This ‘no-need-to-knead bread’ was adapted from a 1940s recipe by healthy-eating evangelist Doris Grant, who believed white flour – and its lack of nutrients – was the enemy. Making bread one day, Doris forgot to knead it. On tasting the loaf, she discovered it had a fair taste and decided never again to bother kneading her bread. The resulting loaf is heavy, but quicker to make than other types of bread.
Dust a medium baking tray well with flour.
Sift the flours and salt into a large bowl. Reserve a tablespoon of the grain – the brown bits that are too big to fit through the sieve. Stir the rest through the flour mixture. Stir in the yeast, then make a big hole in the centre and pour in the honey and most of the water. Mix well to form a smooth dough, working it gently with your hands if necessary. If the dough feels a bit stiff, add more of the water.

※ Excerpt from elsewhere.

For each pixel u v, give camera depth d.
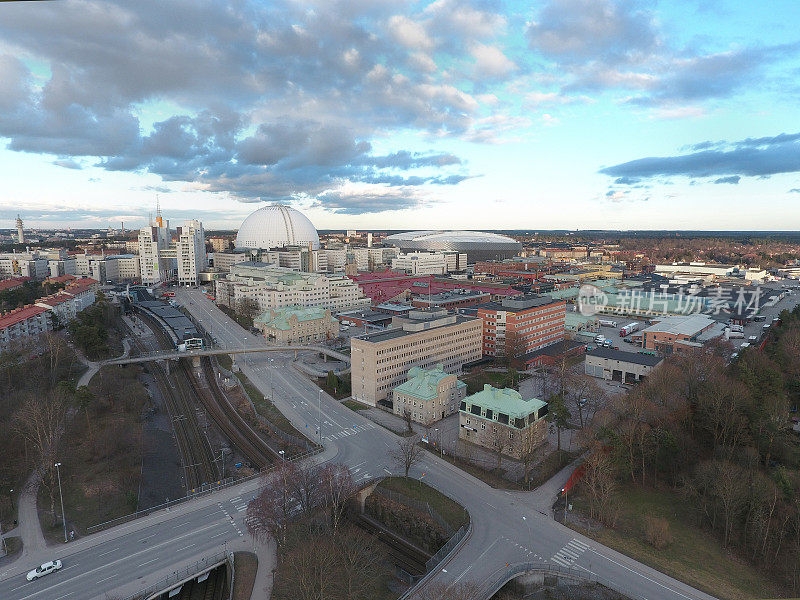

Shape the mixture into a ball and place on the prepared baking tray. Make sure the top is smooth and wrinkle-free. Cover the dough loosely with oiled clingfilm, making sure it is airtight, and leave to rise in a warm place for a good hour, or until it has almost doubled in size.
Preheat the oven to 200C/400F/Gas 6. Remove the clingfilm from the dough and make a few slashes in the top with a sharp knife – I use a sharp, serrated knife and saw gently. Brush the loaf with milk, sprinkle with the reserved grain and then place in the oven.
Put about 10 ice cubes into the bottom of the oven – they will produce steam, which keeps the crust from hardening too quickly. (A quickly hardened crust prevents the bread from rising well.) Bake the bread for 30–40 minutes, or until it has risen, sounds hollow when tapped underneath and comes easily off the baking tray. Remove from the oven and leave to cool on the tray.
Serve fresh from the oven with loads of butter. These loaves do not keep well. However, if the whole lot does not disappear in one sitting, slice up the remainder and put it in the freezer to eat as toast.